Task to carry out:
For each line in the data below that has the word "pour", copy that line.

Dataset entries:
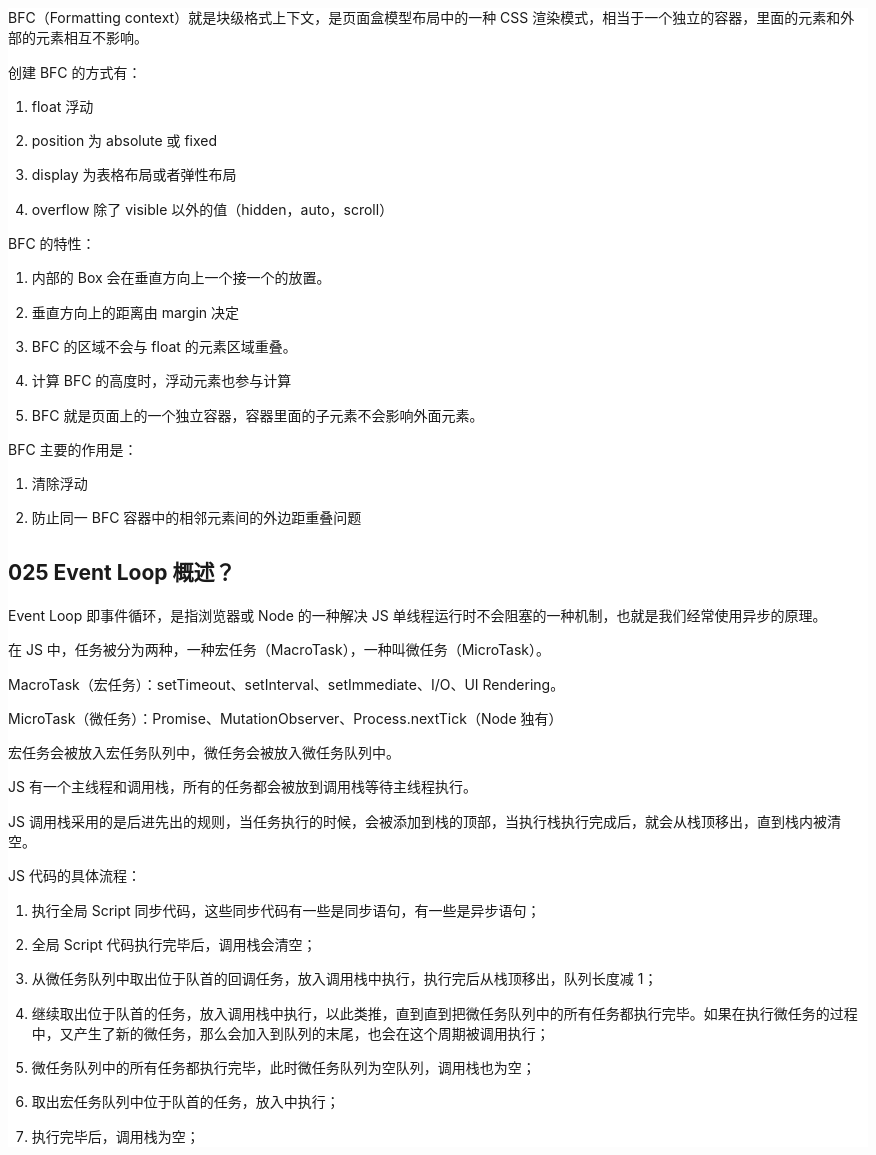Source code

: BFC（Formatting context）就是块级格式上下文，是页面盒模型布局中的一种 CSS 渲染模式，相当于一个独立的容器，里面的元素和外部的元素相互不影响。

创建 BFC 的方式有：

1. float 浮动

3. position 为 absolute 或 fixed

5. display 为表格布局或者弹性布局

7. overflow 除了 visible 以外的值（hidden，auto，scroll）  
    

BFC 的特性：

1. 内部的 Box 会在垂直方向上一个接一个的放置。

3. 垂直方向上的距离由 margin 决定

5. BFC 的区域不会与 float 的元素区域重叠。

7. 计算 BFC 的高度时，浮动元素也参与计算

9. BFC 就是页面上的一个独立容器，容器里面的子元素不会影响外面元素。  
    

BFC 主要的作用是：

1. 清除浮动

3. 防止同一 BFC 容器中的相邻元素间的外边距重叠问题  
    

## 025 Event Loop 概述？

Event Loop 即事件循环，是指浏览器或 Node 的一种解决 JS 单线程运行时不会阻塞的一种机制，也就是我们经常使用异步的原理。

在 JS 中，任务被分为两种，一种宏任务（MacroTask），一种叫微任务（MicroTask）。

MacroTask（宏任务）：setTimeout、setInterval、setImmediate、I/O、UI Rendering。

MicroTask（微任务）：Promise、MutationObserver、Process.nextTick（Node 独有）

宏任务会被放入宏任务队列中，微任务会被放入微任务队列中。

JS 有一个主线程和调用栈，所有的任务都会被放到调用栈等待主线程执行。

JS 调用栈采用的是后进先出的规则，当任务执行的时候，会被添加到栈的顶部，当执行栈执行完成后，就会从栈顶移出，直到栈内被清空。

JS 代码的具体流程：

1. 执行全局 Script 同步代码，这些同步代码有一些是同步语句，有一些是异步语句；

3. 全局 Script 代码执行完毕后，调用栈会清空；

5. 从微任务队列中取出位于队首的回调任务，放入调用栈中执行，执行完后从栈顶移出，队列长度减 1；

7. 继续取出位于队首的任务，放入调用栈中执行，以此类推，直到直到把微任务队列中的所有任务都执行完毕。如果在执行微任务的过程中，又产生了新的微任务，那么会加入到队列的末尾，也会在这个周期被调用执行；

9. 微任务队列中的所有任务都执行完毕，此时微任务队列为空队列，调用栈也为空；

11. 取出宏任务队列中位于队首的任务，放入中执行；

13. 执行完毕后，调用栈为空；
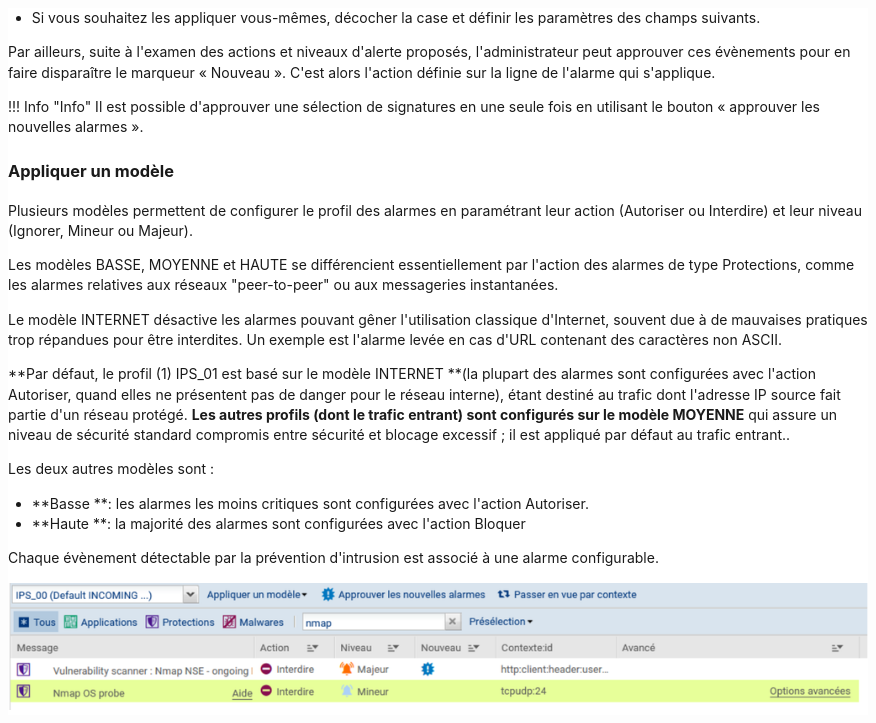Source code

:-   Si vous souhaitez les appliquer vous-mêmes, décocher la case et
    définir les paramètres des champs suivants.

Par ailleurs, suite à l'examen des actions et niveaux d'alerte proposés,
l'administrateur peut approuver ces évènements pour en faire disparaître
le marqueur « Nouveau ». C'est alors l'action définie sur la ligne de
l'alarme qui s'applique.

!!! Info  "Info"
    Il est possible d'approuver une sélection de signatures en une seule
    fois en utilisant le bouton « approuver les nouvelles alarmes ».

### Appliquer un modèle

Plusieurs modèles permettent de configurer le profil des alarmes en
paramétrant leur action (Autoriser ou Interdire) et leur niveau
(Ignorer, Mineur ou Majeur).

Les modèles BASSE, MOYENNE et HAUTE se différencient essentiellement par
l'action des alarmes de type Protections, comme les alarmes relatives
aux réseaux \"peer-to-peer\" ou aux messageries instantanées.

Le modèle INTERNET désactive les alarmes pouvant gêner l'utilisation
classique d'Internet, souvent due à de mauvaises pratiques trop
répandues pour être interdites. Un exemple est l'alarme levée en cas
d\'URL contenant des caractères non ASCII.

**Par défaut, le profil (1) IPS_01 est basé sur le modèle INTERNET **(la
plupart des alarmes sont configurées avec l'action Autoriser, quand
elles ne présentent pas de danger pour le réseau interne), étant destiné
au trafic dont l\'adresse IP source fait partie d\'un réseau protégé.
**Les autres profils (dont le trafic entrant) sont configurés sur le
modèle MOYENNE** qui assure un niveau de sécurité standard compromis
entre sécurité et blocage excessif ; il est appliqué par défaut au trafic entrant..

Les deux autres modèles sont :

-   **Basse **: les alarmes les moins critiques sont configurées avec
    l'action Autoriser.
-   **Haute **: la majorité des alarmes sont configurées avec l'action
    Bloquer

Chaque évènement détectable par la prévention d'intrusion est associé à
une alarme configurable.

![](../../media/stormshield/fiches/fiche9_IDS_IPS/Pictures/100000000000077F0000011C0B1A2A1A1CCA9F8E.png)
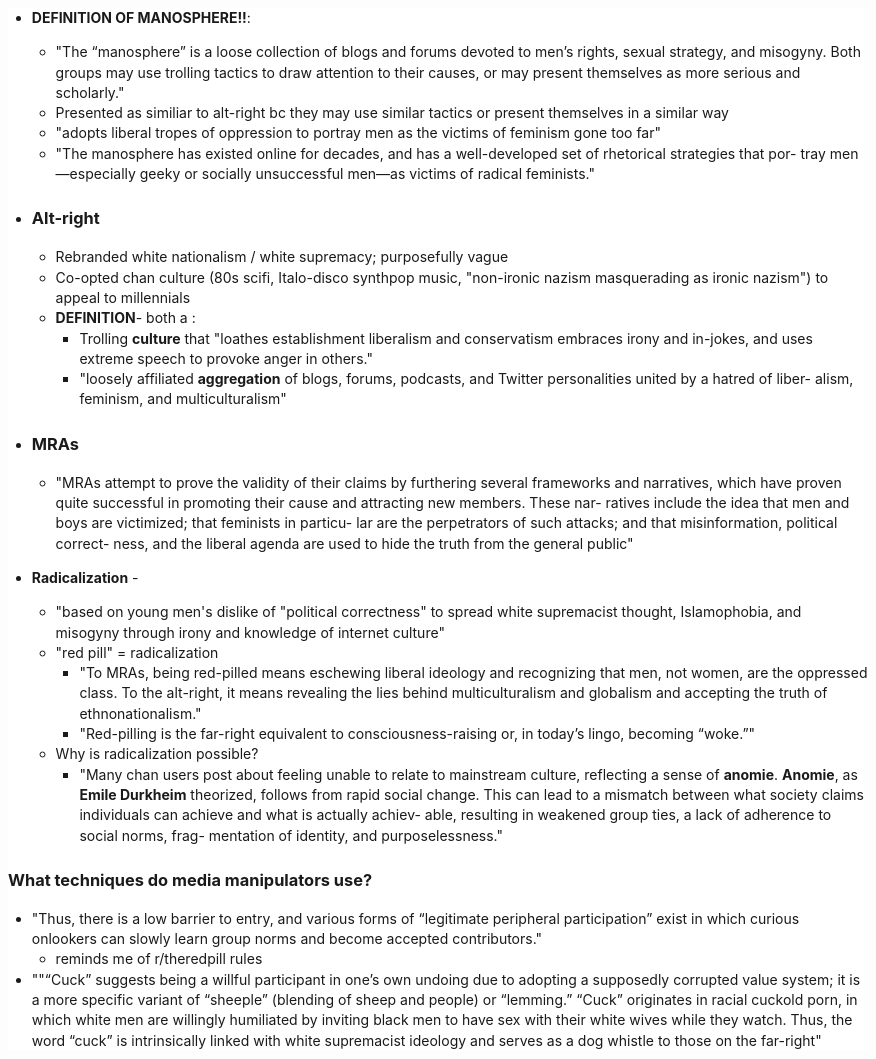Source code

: * **DEFINITION OF MANOSPHERE!!**:

  *  "The “manosphere” is a loose collection of blogs and
     forums devoted to men’s rights, sexual strategy, and misogyny. Both groups may use trolling tactics to draw attention to their causes, or may present themselves as more serious and scholarly."
  *  Presented as similiar to alt-right bc they may use similar tactics or present themselves in a similar way
  *  "adopts liberal tropes of oppression to portray men as the victims of feminism gone too far"
  *  "The manosphere has existed online for decades, and has a well-developed set of rhetorical strategies that por- tray men—especially geeky or socially unsuccessful men—as victims of radical feminists."

* ### Alt-right

  * Rebranded white nationalism / white supremacy; purposefully vague 
  * Co-opted chan culture (80s scifi, Italo-disco synthpop music, "non-ironic nazism masquerading as ironic nazism") to appeal to millennials
  * **DEFINITION**- both a :
    * Trolling **culture** that "loathes establishment liberalism and conservatism embraces irony and in-jokes, and uses extreme speech to provoke anger in others."
    * "loosely affiliated **aggregation** of blogs, forums, podcasts, and Twitter personalities united by a hatred of liber- alism, feminism, and multiculturalism"

* ### MRAs

  * "MRAs attempt to prove the validity of their claims by furthering several frameworks and narratives, which have proven quite successful in promoting their cause and attracting new members. These nar- ratives include the idea that men and boys are victimized; that feminists in particu- lar are the perpetrators of such attacks; and that misinformation, political correct- ness, and the liberal agenda are used to hide the truth from the general public"

* **Radicalization** - 

  * "based on young men's dislike of "political correctness" to spread white supremacist thought, Islamophobia, and misogyny through irony and knowledge of internet culture"
  * "red pill" = radicalization
    * "To MRAs, being red-pilled means eschewing liberal ideology and recognizing that men, not women, are the oppressed class. To the alt-right, it means revealing the lies behind multiculturalism and globalism and accepting the truth of ethnonationalism."
    * "Red-pilling is the far-right equivalent to consciousness-raising or, in today’s lingo, becoming “woke.”"
  * Why is radicalization possible?
    * "Many chan users post about feeling unable to relate to mainstream culture, reflecting a sense of **anomie**. **Anomie**, as **Emile Durkheim** theorized, follows from rapid social change. This can lead to a mismatch between what society claims individuals can achieve and what is actually achiev- able, resulting in weakened group ties, a lack of adherence to social norms, frag- mentation of identity, and purposelessness."

### What techniques do media manipulators use?

* "Thus, there is a low barrier to entry, and various forms of “legitimate peripheral participation” exist in which curious onlookers can slowly learn group norms and become accepted contributors."
  * reminds me of r/theredpill rules
* ""“Cuck” suggests being a willful participant in one’s own undoing due to adopting a supposedly corrupted value system; it is a more specific variant of “sheeple” (blending of sheep and people) or “lemming.” “Cuck” originates in racial cuckold porn, in which white men are willingly humiliated by inviting black men to have sex with their white wives while they watch. Thus, the word “cuck” is intrinsically linked with white supremacist ideology and serves as a dog whistle to those on the far-right"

Written answer:
l'administrateur peut approuver ces évènements pour en faire disparaître
répandues pour être interdites. Un exemple est l'alarme levée en cas
elles ne présentent pas de danger pour le réseau interne), étant destiné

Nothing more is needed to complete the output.